During the war, the Georgians used anti-aircraft missiles received from Ukraine; one Russian strategic bomber was downed. They say Putin promised in a talk in those days that if Ukraine tried to enter the NATO he would tear it to pieces.
In “Medvedev’s” term, the public life became a bit more liberal. Corruption, which was rather high indeed, was discussed and condemned in full blast. The majority’s living standards did not drop so much, but they did not rise.

Even on some TV channels one could hear liberal talking, and much more in the internet.. No great changes took place in the next three years. Luzhkov, Mayor of Moscow, was dismissed after a nearly 20-year rule; the militia was called now more traditionally, i.e. the police; a large network of Russian agents headed by Anna Chapman was detected in the United States.

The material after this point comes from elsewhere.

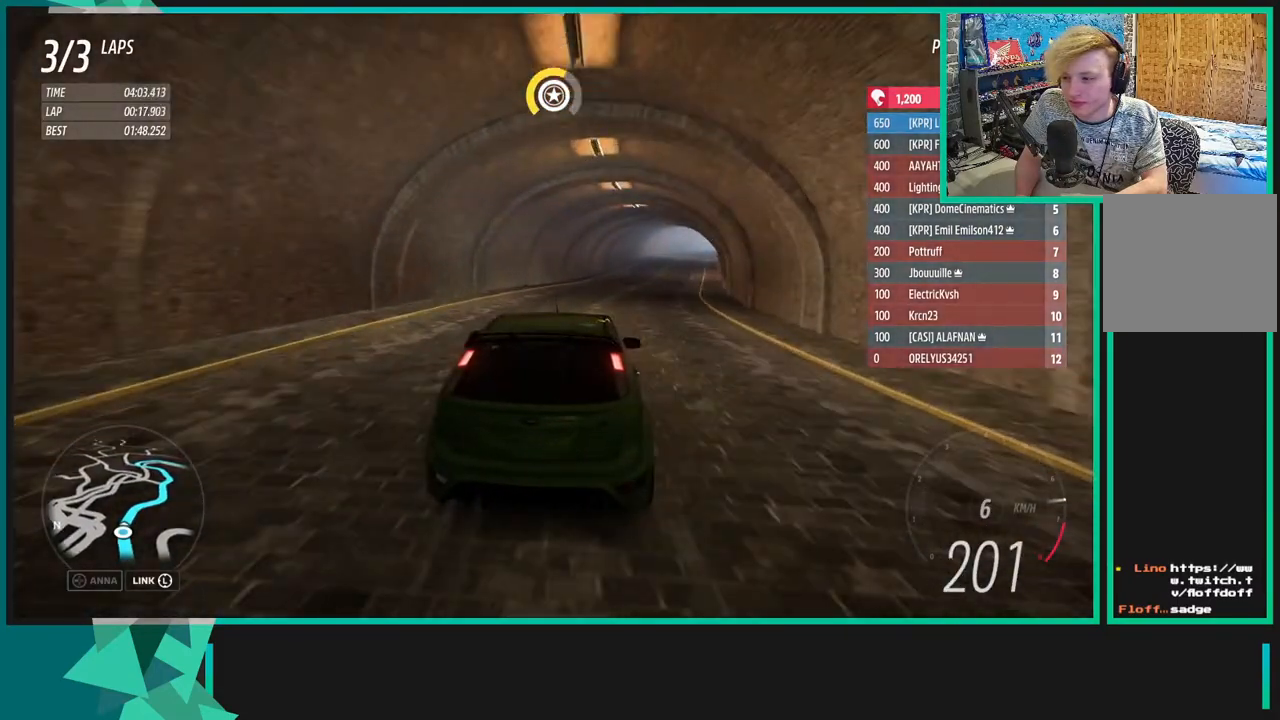
{"buttons": ["L1"], "left_stick": "up-right", "right_stick": "center", "events": [[350, "L1", "down"], [383, "X", "down"], [417, "R2", "up"], [500, "X", "up"]]}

The time came for the election of the Duma. The situation was somewhat nervous; the credibility of United Russia, the party in power, dropped very much. The elections were conducted with colossal violations in favor of that party at the expense of all others, but even in this case it lost a quarter of its votes.
It was impossible to disavow this, although the authorities did their best. There were crowded demonstrations, assemblies, rallies – first of all in Moscow, but also in Petersburg and some other cities.
Alexei Navalny, a lawyer by education, was a charismatic figure of that protest campaign; but one could also see there such respectable actors as Alexei Kudrin, shortly before dismissed from the position of Minister of Finance.
The protests lasted for about a year and a half. Putin, elected President for a new term, was generally almost tolerable to them, although a few people were sentenced to minor terms. Then the opposition somehow calmed down.
On the threshold of the winter Olympic Games in Sochi, Putin made a few “gracious gestures,” prematurely releasing from jail some of his opponents, first of all Khodorkovsky who had spent in jail over 10 years.
The winter Olympic Games became
a very costly, but also a very impressive event.

Immediately after the Games' finish, successful for Russia, the Russian troops entered Crimea, a part of Ukraine, and captured it actually without a shot. Based on the results of a referendum conducted there, the Duma passed a constitutional law accepting the Republic of Crimea as part of the RF.

At this point, allow me to finish this "Very Brief History,” for what comes next is modernity.